What needs to be done |
There is one span to output from the data below: the lines starting at the line with "X7919Y-4058D01*" and ending at the line with "X7719Y-4228D01*". Output it exactly, ends included, nothing more.

Material provided |
=== Begin Enclosure ===
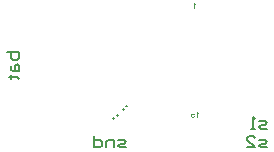
<source format=gbo>
G04*
G04 #@! TF.GenerationSoftware,Altium Limited,Altium Designer,21.8.1 (53)*
G04*
G04 Layer_Color=32896*
%FSLAX24Y24*%
%MOIN*%
G70*
G04*
G04 #@! TF.SameCoordinates,95809A84-84CF-4DA7-BFB4-83C52BA3911F*
G04*
G04*
G04 #@! TF.FilePolarity,Positive*
G04*
G01*
G75*
%ADD13C,0.0079*%
%ADD118C,0.0059*%
G36*
X7811Y-419D02*
X7814Y-424D01*
X7818Y-428D01*
X7821Y-432D01*
X7825Y-436D01*
X7828Y-439D01*
X7829Y-439D01*
X7830Y-440D01*
X7830Y-441D01*
X7830Y-441D01*
X7836Y-446D01*
X7842Y-451D01*
X7848Y-455D01*
X7854Y-458D01*
X7859Y-461D01*
X7861Y-462D01*
X7863Y-463D01*
X7864Y-464D01*
X7865Y-464D01*
X7866Y-465D01*
X7866D01*
Y-488D01*
X7862Y-487D01*
X7857Y-485D01*
X7853Y-483D01*
X7849Y-481D01*
X7846Y-479D01*
X7843Y-477D01*
X7841Y-476D01*
X7841Y-476D01*
X7840D01*
X7835Y-473D01*
X7830Y-469D01*
X7826Y-467D01*
X7823Y-464D01*
X7820Y-462D01*
X7818Y-460D01*
X7817Y-459D01*
X7817Y-459D01*
Y-616D01*
X7792D01*
Y-414D01*
X7808D01*
X7811Y-419D01*
D02*
G37*
G36*
X7901Y-4037D02*
X7905Y-4042D01*
X7908Y-4046D01*
X7912Y-4050D01*
X7915Y-4054D01*
X7918Y-4057D01*
X7919Y-4058D01*
X7920Y-4058D01*
X7920Y-4059D01*
X7921Y-4059D01*
X7927Y-4064D01*
X7933Y-4069D01*
X7939Y-4073D01*
X7945Y-4076D01*
X7949Y-4079D01*
X7952Y-4080D01*
X7953Y-4081D01*
X7955Y-4082D01*
X7956Y-4082D01*
X7956Y-4083D01*
X7957D01*
Y-4107D01*
X7952Y-4105D01*
X7948Y-4103D01*
X7944Y-4101D01*
X7940Y-4099D01*
X7936Y-4097D01*
X7933Y-4095D01*
X7931Y-4094D01*
X7931Y-4094D01*
X7931D01*
X7926Y-4091D01*
X7921Y-4088D01*
X7917Y-4085D01*
X7914Y-4082D01*
X7911Y-4080D01*
X7909Y-4078D01*
X7908Y-4077D01*
X7907Y-4077D01*
Y-4234D01*
X7883D01*
Y-4032D01*
X7899D01*
X7901Y-4037D01*
D02*
G37*
G36*
X7815Y-4139D02*
X7791Y-4142D01*
X7789Y-4139D01*
X7787Y-4136D01*
X7784Y-4134D01*
X7782Y-4132D01*
X7780Y-4130D01*
X7778Y-4129D01*
X7777Y-4128D01*
X7777Y-4128D01*
X7773Y-4126D01*
X7769Y-4125D01*
X7766Y-4124D01*
X7762Y-4123D01*
X7759Y-4123D01*
X7757Y-4123D01*
X7751D01*
X7748Y-4123D01*
X7742Y-4125D01*
X7736Y-4127D01*
X7732Y-4129D01*
X7728Y-4131D01*
X7726Y-4133D01*
X7724Y-4134D01*
X7724Y-4135D01*
Y-4135D01*
X7720Y-4140D01*
X7717Y-4145D01*
X7715Y-4151D01*
X7713Y-4156D01*
X7712Y-4161D01*
X7712Y-4163D01*
Y-4165D01*
X7712Y-4166D01*
Y-4167D01*
Y-4168D01*
Y-4168D01*
Y-4172D01*
X7712Y-4176D01*
X7714Y-4183D01*
X7716Y-4189D01*
X7718Y-4194D01*
X7720Y-4198D01*
X7722Y-4202D01*
X7723Y-4203D01*
X7724Y-4203D01*
X7724Y-4204D01*
X7724Y-4204D01*
X7727Y-4206D01*
X7729Y-4208D01*
X7734Y-4212D01*
X7739Y-4214D01*
X7744Y-4216D01*
X7748Y-4217D01*
X7752Y-4217D01*
X7753Y-4217D01*
X7755D01*
X7760Y-4217D01*
X7765Y-4216D01*
X7769Y-4214D01*
X7773Y-4213D01*
X7776Y-4211D01*
X7778Y-4210D01*
X7780Y-4208D01*
X7780Y-4208D01*
X7784Y-4204D01*
X7787Y-4200D01*
X7789Y-4195D01*
X7791Y-4190D01*
X7792Y-4186D01*
X7793Y-4183D01*
X7793Y-4181D01*
X7793Y-4180D01*
Y-4180D01*
Y-4180D01*
X7819Y-4182D01*
X7819Y-4186D01*
X7818Y-4191D01*
X7815Y-4199D01*
X7812Y-4206D01*
X7810Y-4209D01*
X7808Y-4212D01*
X7807Y-4214D01*
X7805Y-4216D01*
X7804Y-4218D01*
X7802Y-4220D01*
X7801Y-4221D01*
X7800Y-4222D01*
X7800Y-4222D01*
X7800Y-4223D01*
X7796Y-4225D01*
X7793Y-4228D01*
X7789Y-4230D01*
X7785Y-4231D01*
X7778Y-4234D01*
X7771Y-4236D01*
X7767Y-4237D01*
X7764Y-4237D01*
X7761Y-4237D01*
X7759Y-4237D01*
X7757Y-4238D01*
X7755D01*
X7748Y-4237D01*
X7743Y-4237D01*
X7737Y-4235D01*
X7732Y-4234D01*
X7727Y-4232D01*
X7723Y-4230D01*
X7719Y-4228D01*
X7716Y-4226D01*
X7712Y-4223D01*
X7709Y-4221D01*
X7707Y-4219D01*
X7705Y-4217D01*
X7704Y-4216D01*
X7702Y-4214D01*
X7702Y-4214D01*
X7702Y-4213D01*
X7699Y-4210D01*
X7696Y-4205D01*
X7694Y-4202D01*
X7692Y-4198D01*
X7689Y-4190D01*
X7688Y-4182D01*
X7687Y-4179D01*
X7686Y-4176D01*
X7686Y-4173D01*
X7686Y-4171D01*
X7686Y-4169D01*
Y-4167D01*
Y-4166D01*
Y-4166D01*
X7686Y-4161D01*
X7686Y-4156D01*
X7687Y-4151D01*
X7688Y-4147D01*
X7690Y-4143D01*
X7691Y-4139D01*
X7693Y-4135D01*
X7695Y-4132D01*
X7696Y-4129D01*
X7698Y-4126D01*
X7700Y-4124D01*
X7701Y-4122D01*
X7702Y-4121D01*
X7703Y-4120D01*
X7704Y-4119D01*
X7704Y-4119D01*
X7707Y-4116D01*
X7711Y-4113D01*
X7715Y-4111D01*
X7718Y-4109D01*
X7722Y-4107D01*
X7726Y-4105D01*
X7733Y-4103D01*
X7736Y-4102D01*
X7739Y-4102D01*
X7742Y-4101D01*
X7744Y-4101D01*
X7746Y-4101D01*
X7752D01*
X7756Y-4101D01*
X7763Y-4103D01*
X7769Y-4105D01*
X7775Y-4107D01*
X7780Y-4109D01*
X7782Y-4111D01*
X7783Y-4111D01*
X7785Y-4112D01*
X7786Y-4113D01*
X7786Y-4113D01*
X7787Y-4113D01*
X7776Y-4059D01*
X7695D01*
Y-4035D01*
X7795D01*
X7815Y-4139D01*
D02*
G37*
D13*
X5092Y-4260D02*
X5120Y-4288D01*
X5215Y-4137D02*
X5242Y-4165D01*
X5530Y-3832D02*
X5557Y-3860D01*
X5407Y-3955D02*
X5435Y-3983D01*
D118*
X10207Y-4612D02*
X10010D01*
X9944Y-4547D01*
X10010Y-4481D01*
X10141D01*
X10207Y-4416D01*
X10141Y-4350D01*
X9944D01*
X9813Y-4612D02*
X9682D01*
X9748D01*
Y-4219D01*
X9813Y-4284D01*
X10207Y-5226D02*
X10010D01*
X9944Y-5161D01*
X10010Y-5095D01*
X10141D01*
X10207Y-5030D01*
X10141Y-4964D01*
X9944D01*
X9551Y-5226D02*
X9813D01*
X9551Y-4964D01*
Y-4898D01*
X9616Y-4833D01*
X9748D01*
X9813Y-4898D01*
X5502Y-5226D02*
X5305D01*
X5240Y-5161D01*
X5305Y-5095D01*
X5436D01*
X5502Y-5030D01*
X5436Y-4964D01*
X5240D01*
X5108Y-5226D02*
Y-4964D01*
X4912D01*
X4846Y-5030D01*
Y-5226D01*
X4452Y-4833D02*
Y-5226D01*
X4649D01*
X4715Y-5161D01*
Y-5030D01*
X4649Y-4964D01*
X4452D01*
X1565Y-2037D02*
X1959D01*
Y-2234D01*
X1893Y-2300D01*
X1827D01*
X1762D01*
X1696Y-2234D01*
Y-2037D01*
Y-2497D02*
Y-2628D01*
X1762Y-2693D01*
X1959D01*
Y-2497D01*
X1893Y-2431D01*
X1827Y-2497D01*
Y-2693D01*
X1631Y-2890D02*
X1696D01*
Y-2825D01*
Y-2956D01*
Y-2890D01*
X1893D01*
X1959Y-2956D01*
M02*

</source>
=== End Enclosure ===
Task response |
X7919Y-4058D01*
X7920Y-4058D01*
X7920Y-4059D01*
X7921Y-4059D01*
X7927Y-4064D01*
X7933Y-4069D01*
X7939Y-4073D01*
X7945Y-4076D01*
X7949Y-4079D01*
X7952Y-4080D01*
X7953Y-4081D01*
X7955Y-4082D01*
X7956Y-4082D01*
X7956Y-4083D01*
X7957D01*
Y-4107D01*
X7952Y-4105D01*
X7948Y-4103D01*
X7944Y-4101D01*
X7940Y-4099D01*
X7936Y-4097D01*
X7933Y-4095D01*
X7931Y-4094D01*
X7931Y-4094D01*
X7931D01*
X7926Y-4091D01*
X7921Y-4088D01*
X7917Y-4085D01*
X7914Y-4082D01*
X7911Y-4080D01*
X7909Y-4078D01*
X7908Y-4077D01*
X7907Y-4077D01*
Y-4234D01*
X7883D01*
Y-4032D01*
X7899D01*
X7901Y-4037D01*
D02*
G37*
G36*
X7815Y-4139D02*
X7791Y-4142D01*
X7789Y-4139D01*
X7787Y-4136D01*
X7784Y-4134D01*
X7782Y-4132D01*
X7780Y-4130D01*
X7778Y-4129D01*
X7777Y-4128D01*
X7777Y-4128D01*
X7773Y-4126D01*
X7769Y-4125D01*
X7766Y-4124D01*
X7762Y-4123D01*
X7759Y-4123D01*
X7757Y-4123D01*
X7751D01*
X7748Y-4123D01*
X7742Y-4125D01*
X7736Y-4127D01*
X7732Y-4129D01*
X7728Y-4131D01*
X7726Y-4133D01*
X7724Y-4134D01*
X7724Y-4135D01*
Y-4135D01*
X7720Y-4140D01*
X7717Y-4145D01*
X7715Y-4151D01*
X7713Y-4156D01*
X7712Y-4161D01*
X7712Y-4163D01*
Y-4165D01*
X7712Y-4166D01*
Y-4167D01*
Y-4168D01*
Y-4168D01*
Y-4172D01*
X7712Y-4176D01*
X7714Y-4183D01*
X7716Y-4189D01*
X7718Y-4194D01*
X7720Y-4198D01*
X7722Y-4202D01*
X7723Y-4203D01*
X7724Y-4203D01*
X7724Y-4204D01*
X7724Y-4204D01*
X7727Y-4206D01*
X7729Y-4208D01*
X7734Y-4212D01*
X7739Y-4214D01*
X7744Y-4216D01*
X7748Y-4217D01*
X7752Y-4217D01*
X7753Y-4217D01*
X7755D01*
X7760Y-4217D01*
X7765Y-4216D01*
X7769Y-4214D01*
X7773Y-4213D01*
X7776Y-4211D01*
X7778Y-4210D01*
X7780Y-4208D01*
X7780Y-4208D01*
X7784Y-4204D01*
X7787Y-4200D01*
X7789Y-4195D01*
X7791Y-4190D01*
X7792Y-4186D01*
X7793Y-4183D01*
X7793Y-4181D01*
X7793Y-4180D01*
Y-4180D01*
Y-4180D01*
X7819Y-4182D01*
X7819Y-4186D01*
X7818Y-4191D01*
X7815Y-4199D01*
X7812Y-4206D01*
X7810Y-4209D01*
X7808Y-4212D01*
X7807Y-4214D01*
X7805Y-4216D01*
X7804Y-4218D01*
X7802Y-4220D01*
X7801Y-4221D01*
X7800Y-4222D01*
X7800Y-4222D01*
X7800Y-4223D01*
X7796Y-4225D01*
X7793Y-4228D01*
X7789Y-4230D01*
X7785Y-4231D01*
X7778Y-4234D01*
X7771Y-4236D01*
X7767Y-4237D01*
X7764Y-4237D01*
X7761Y-4237D01*
X7759Y-4237D01*
X7757Y-4238D01*
X7755D01*
X7748Y-4237D01*
X7743Y-4237D01*
X7737Y-4235D01*
X7732Y-4234D01*
X7727Y-4232D01*
X7723Y-4230D01*
X7719Y-4228D01*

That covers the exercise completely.